Wie du siehst, ist die Prognose für diesen Patiententypus alles andere als rosig.
Faktoren, die auf Diabulimie hinweisen könnten
Viele Autoren empfehlen, dass die Familie und das medizinische Umfeld von Patienten mit Typ-I-Diabetes bestimmte Faktoren überwachen, insbesondere solche, die auf eine Essstörung hindeuten. Die Familie und die behandelnden Ärzte sollten unter anderem bei folgenden Situationen besonders wachsam sein:
- Wenn der Patient phasenweise keine oder nur unzureichende Kontrolle über seine oder ihre Diabetes-Erkrankung hat.
- Bei extremem Gewichtsverlust der Betroffenen.
- Wenn aufgrund einer Hypo- oder Hyperglykämie eine Krankenhauseinweisung erforderlich wird.
- Essstörungen, bei denen sich herausstellt, dass die Angaben des Patienten nicht mit den Ergebnissen von Laboranalysen übereinstimmen.
Diabulimie ist eine Erkrankung, die ziemlich schwer zu diagnostizieren ist und häufig auch dem nicht darauf spezialisierten medizinischen Personal unbekannt ist.

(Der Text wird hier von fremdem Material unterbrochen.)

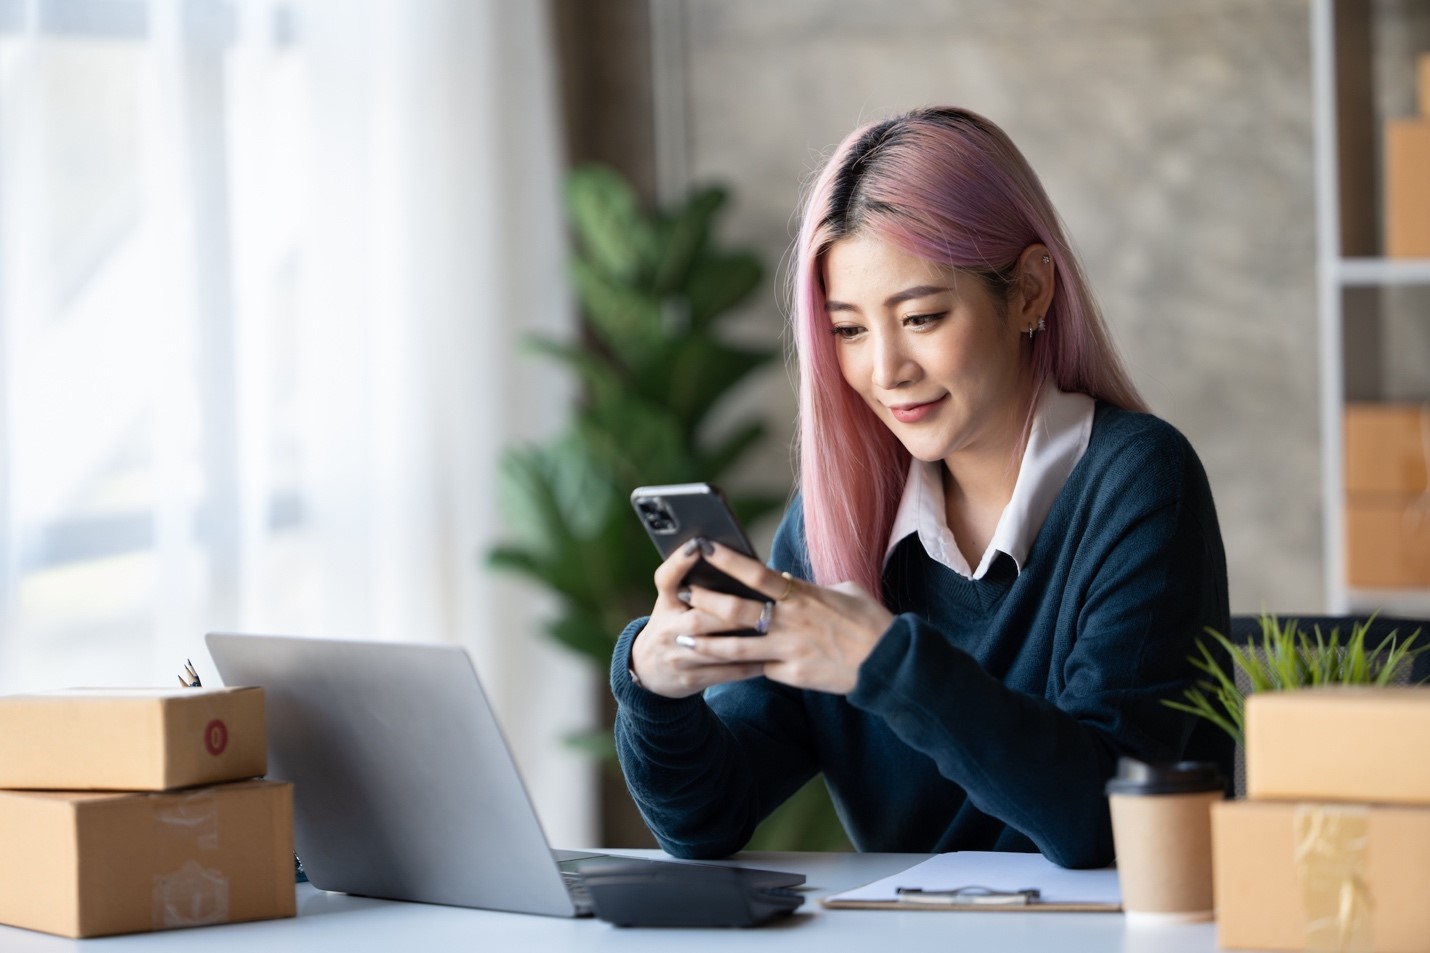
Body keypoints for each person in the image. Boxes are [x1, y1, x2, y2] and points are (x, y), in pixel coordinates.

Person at [609, 106, 1230, 869]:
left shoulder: (1137, 482)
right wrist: (656, 686)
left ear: (1031, 291)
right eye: (849, 330)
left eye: (923, 316)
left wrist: (883, 661)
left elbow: (1108, 822)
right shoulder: (833, 523)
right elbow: (707, 818)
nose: (885, 369)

Die Prognose ist sehr ernst, daher musst du sorgfältig auf die Anzeichen achten, um eine frühzeitige Diagnose zu sichern, die eine rechtzeitige Behandlung ermöglicht.
Behandlung
Die Behandlung endokriner Erkrankungen, die gleichzeitig auch die emotionale und psychische Sphäre des Patienten betreffen, ist sehr komplex. Daher ist die Zusammenarbeit eines multidisziplinären Teams erforderlich, das sich unter anderem aus folgenden Spezialisten zusammensetzt:
- Hausarzt
- Psychologe
- Ernährungswissenschaftler
- Endokrinologe
Alle beteiligten Fachkräfte müssen sich kontinuierlich untereinander austauschen und miteinander abstimmen. Auf diese Weise können sie ihre jeweilige medizinische und psychologische Behandlung entsprechend anpassen. Außerdem ist es wichtig, dass die Experten regelmäßig mit der Familie des Patienten kommunizieren, um zu entscheiden, was für die erkrankte Person am besten ist.
Zusammenfassend lässt sich feststellen, dass Diabulimie weit mehr als “nur” eine Essstörung ist und ebenfalls weit über eine “normale” Typ-I-Diabetes-Erkrankung hinausgeht. Wenn du den Verdacht hast, dass du oder ein dir nahestehender Mensch unter dieser Erkrankung leiden könnte, solltest du daher umgehend einen Arzt aufsuchen.